-------- Material provided

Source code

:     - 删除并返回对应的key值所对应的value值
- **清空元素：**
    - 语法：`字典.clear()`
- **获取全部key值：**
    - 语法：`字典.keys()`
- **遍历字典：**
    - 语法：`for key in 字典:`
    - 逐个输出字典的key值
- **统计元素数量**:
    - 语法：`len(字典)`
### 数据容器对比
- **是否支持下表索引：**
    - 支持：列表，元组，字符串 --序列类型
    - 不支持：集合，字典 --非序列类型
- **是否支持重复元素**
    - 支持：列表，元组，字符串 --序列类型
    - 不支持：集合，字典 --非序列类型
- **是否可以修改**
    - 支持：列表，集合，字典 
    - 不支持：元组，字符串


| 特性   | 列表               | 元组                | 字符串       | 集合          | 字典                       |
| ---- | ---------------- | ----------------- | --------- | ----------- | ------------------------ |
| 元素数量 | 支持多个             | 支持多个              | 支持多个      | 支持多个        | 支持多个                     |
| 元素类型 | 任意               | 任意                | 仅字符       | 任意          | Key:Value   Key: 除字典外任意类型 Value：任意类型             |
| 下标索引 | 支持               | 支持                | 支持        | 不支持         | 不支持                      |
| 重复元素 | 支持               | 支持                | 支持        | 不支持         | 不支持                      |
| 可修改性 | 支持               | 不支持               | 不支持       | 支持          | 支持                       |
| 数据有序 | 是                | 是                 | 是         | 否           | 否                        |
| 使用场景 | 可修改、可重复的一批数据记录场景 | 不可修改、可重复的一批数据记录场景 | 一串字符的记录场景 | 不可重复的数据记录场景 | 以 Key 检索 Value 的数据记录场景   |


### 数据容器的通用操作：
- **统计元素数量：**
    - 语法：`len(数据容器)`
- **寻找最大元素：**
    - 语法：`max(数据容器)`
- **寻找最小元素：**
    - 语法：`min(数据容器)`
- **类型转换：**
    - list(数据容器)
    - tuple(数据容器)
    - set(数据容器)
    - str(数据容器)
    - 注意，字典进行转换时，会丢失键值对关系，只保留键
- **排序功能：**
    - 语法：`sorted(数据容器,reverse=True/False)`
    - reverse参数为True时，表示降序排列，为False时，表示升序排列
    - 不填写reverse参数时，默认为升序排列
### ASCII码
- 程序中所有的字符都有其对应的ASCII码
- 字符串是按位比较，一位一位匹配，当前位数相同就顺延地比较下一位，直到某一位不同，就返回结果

----------------

• Problem requirements: Could you write out every entry above exactly as it appears?

• Expected answer:
Source code

:     - 删除并返回对应的key值所对应的value值
- **清空元素：**
    - 语法：`字典.clear()`
- **获取全部key值：**
    - 语法：`字典.keys()`
- **遍历字典：**
    - 语法：`for key in 字典:`
    - 逐个输出字典的key值
- **统计元素数量**:
    - 语法：`len(字典)`
### 数据容器对比
- **是否支持下表索引：**
    - 支持：列表，元组，字符串 --序列类型
    - 不支持：集合，字典 --非序列类型
- **是否支持重复元素**
    - 支持：列表，元组，字符串 --序列类型
    - 不支持：集合，字典 --非序列类型
- **是否可以修改**
    - 支持：列表，集合，字典 
    - 不支持：元组，字符串


| 特性   | 列表               | 元组                | 字符串       | 集合          | 字典                       |
| ---- | ---------------- | ----------------- | --------- | ----------- | ------------------------ |
| 元素数量 | 支持多个             | 支持多个              | 支持多个      | 支持多个        | 支持多个                     |
| 元素类型 | 任意               | 任意                | 仅字符       | 任意          | Key:Value   Key: 除字典外任意类型 Value：任意类型             |
| 下标索引 | 支持               | 支持                | 支持        | 不支持         | 不支持                      |
| 重复元素 | 支持               | 支持                | 支持        | 不支持         | 不支持                      |
| 可修改性 | 支持               | 不支持               | 不支持       | 支持          | 支持                       |
| 数据有序 | 是                | 是                 | 是         | 否           | 否                        |
| 使用场景 | 可修改、可重复的一批数据记录场景 | 不可修改、可重复的一批数据记录场景 | 一串字符的记录场景 | 不可重复的数据记录场景 | 以 Key 检索 Value 的数据记录场景   |


### 数据容器的通用操作：
- **统计元素数量：**
    - 语法：`len(数据容器)`
- **寻找最大元素：**
    - 语法：`max(数据容器)`
- **寻找最小元素：**
    - 语法：`min(数据容器)`
- **类型转换：**
    - list(数据容器)
    - tuple(数据容器)
    - set(数据容器)
    - str(数据容器)
    - 注意，字典进行转换时，会丢失键值对关系，只保留键
- **排序功能：**
    - 语法：`sorted(数据容器,reverse=True/False)`
    - reverse参数为True时，表示降序排列，为False时，表示升序排列
    - 不填写reverse参数时，默认为升序排列
### ASCII码
- 程序中所有的字符都有其对应的ASCII码
- 字符串是按位比较，一位一位匹配，当前位数相同就顺延地比较下一位，直到某一位不同，就返回结果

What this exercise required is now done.